New US Concept Melds Air, Sea and Land: The Pentagon's five-year-old Air-Sea Battle concept is undergoing a major rethink as it opens its focus to incorporate input from the land services and combatant commanders, senior Joint Staff and Navy planners told Defense News on Jan. 22.
The effort to expand the predominantly Navy and Air Force-heavy concept kicked off last fall when the Joint Chiefs made a recommendation to Chairman Gen. Martin Dempsey to open it wider to the other services.
Dubbed the Joint Concept for Access and Maneuver in the Global Commons (JAM-GC), the emerging plan "is not trying to replace Air-Sea Battle with Joint Access and Maneuver, and it's not 'throw the Air-Sea Battle concept out and start all over again,' " said Navy Capt.
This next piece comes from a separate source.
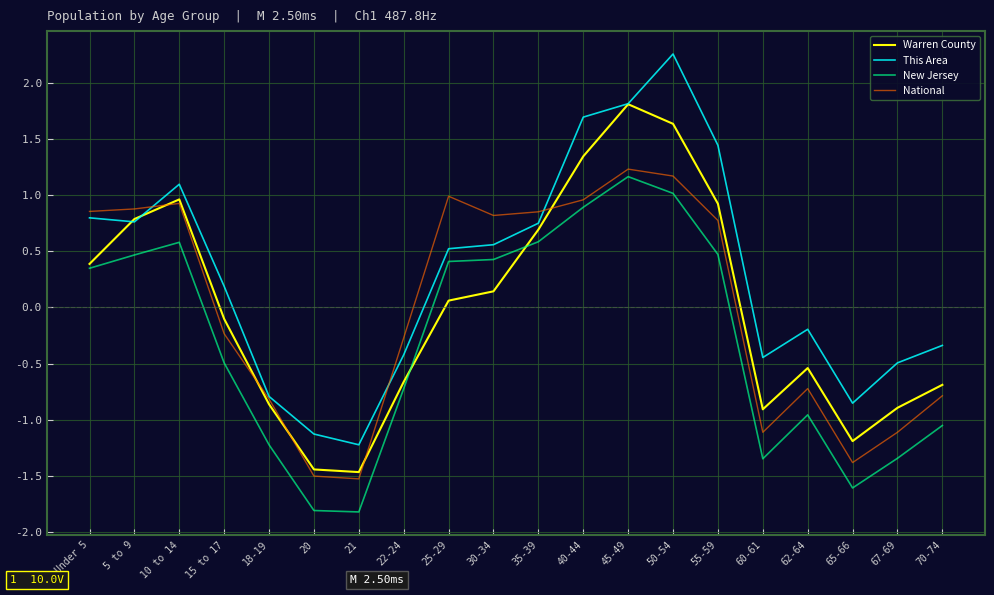

Is this an area chart (filled region under the line)?

No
Terry Morris, deputy director for Air-Sea Battle in the Pentagon. "It is an understanding of the environment, and the advances we have made since 2009 when we first started with this."
As part of the change, JAM-GC will be supported by the Joint Staff's Joint Force Development Office, or J7, and is expected to produce a concept paper by this fall.
The original concept for Air-Sea Battle "was focused on a smaller set of the operational access problem" than previous concept and strategic documents had, said Ric Schulz, division chief of joint concept development at the J7 office.
But the move "has opened it up and made it a little easier to create some of the change that the service chiefs" were asking for.